Additional Guidance Issued on OTC COVID-19 Test Mandate
On February 4, 2022, additional guidance was issued on the federal mandate requiring health plans to provide OTC COVID-19 tests at no cost to participants.
Published: 02.07.2022
On February 4, 2022, additional guidance was issued on the federal mandate requiring health plans to provide over-the-counter (OTC) COVID-19 tests at no cost to participants.
As we have previously shared, plans are allowed to limit the total amount reimbursable to participants for out-of-network tests to $12/test—but, only if the plans meet the requirements of the “direct coverage program” safe harbor. This new guidance clarifies/adds the following with respect to that safe harbor:
- The determination of whether a plan provides “adequate access” to tests through its direct coverage program is determined based on facts and circumstances. In any case, meeting this standard requires that a plan must have a way to procure tests in-person and at least one method to receive tests by mail.
Examples of permissible distribution outlets include: (1) a plan’s pharmacy network, (2) non-pharmacy retailers (including through the distribution of coupons that can be used to pay for tests at the point of sale), and/or (3) alternative distribution sites (such as a drive-through or walk-up site).
The mail order direct coverage option can allow for orders to be placed online and/or via telephone. For this option, plans may not charge participants for shipping and handling—however, if the safe harbor is met, plans do not have to reimburse costs for shipping and handling when a participant purchases a test on their own and seeks reimbursement.
- The plan must notify participants that the direct coverage is available. This notice should include key information and instructions on how to get the tests without making any upfront payments.
- Plans are not required to make all brands of OTC COVID-19 tests available through the direct coverage program. However, plans are still required to reimburse participants for any approved OTC COVID-19 test if a participant elects to use the reimbursement option instead of the direct coverage program.
- A plan will not be out of compliance with the safe harbor if tests are temporarily unavailable through their direct coverage program due to a supply shortage.
The new guidance also clarifies that:
- To help combat fraud and abuse, plans may disallow reimbursement of tests that were purchased: (1) from a private individual via an in-person or online sale, or (2) from a seller that uses an online auction or resale marketplace. If a plan elects to put such restrictions in place, it must notify participants of the types of purchases that are not reimbursable and what type of documentation will be required for reimbursement. Reasonable documentation could include proof of purchase that identifies the seller, such as a UPC code or other serial number, an original receipt, etc. However, plans may not require multiple documents or implement numerous steps in a manner that unduly delays access to reimbursement.

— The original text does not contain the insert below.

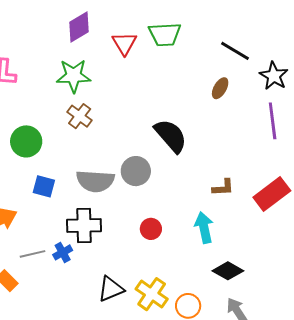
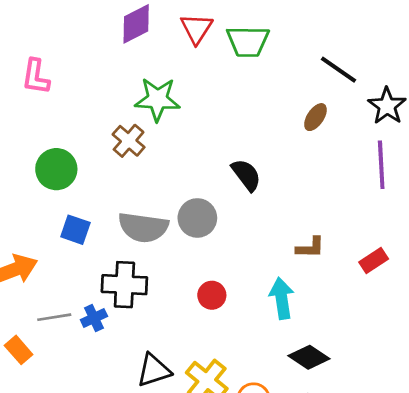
red triangle: (124, 43) -> (196, 29), moved
green star: (74, 76) -> (157, 99), moved
black semicircle: (171, 136) -> (246, 175), size x0.7
red rectangle: (272, 194) -> (374, 260), size x0.6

- The OTC COVID-19 test rules do not apply to tests that use a self-collected sample but require processing by a laboratory or other health care provider to return results. However, under preexisting rules, these tests must be covered without cost-sharing and medical management requirements if ordered by an attending health care provider.
- OTC COVID-19 tests are considered medical expenses and therefore, if not otherwise paid for by a health plan, would generally be reimbursable through a health flexible spending account, health reimbursement account, or health savings account. The guidance suggests that plan sponsors may wish to remind participants not to seek reimbursement from one of these account-based plans for tests paid for or reimbursed through their medical plan, and not to use a debit card for one of these accounts to purchase tests they wish to have paid for by their medical plan. If a test is mistakenly paid for “twice” in this way, the participant should contact the health FSA or HRA administrator regarding correction procedures. If HSA funds are involved, the individual must include the distribution in gross income or repay the distribution to the HSA.
Overall, this new guidance provides helpful clarification to plan sponsors and their service providers as they work quickly to fully implement the new rules. Our team will continue to monitor for any additional developments.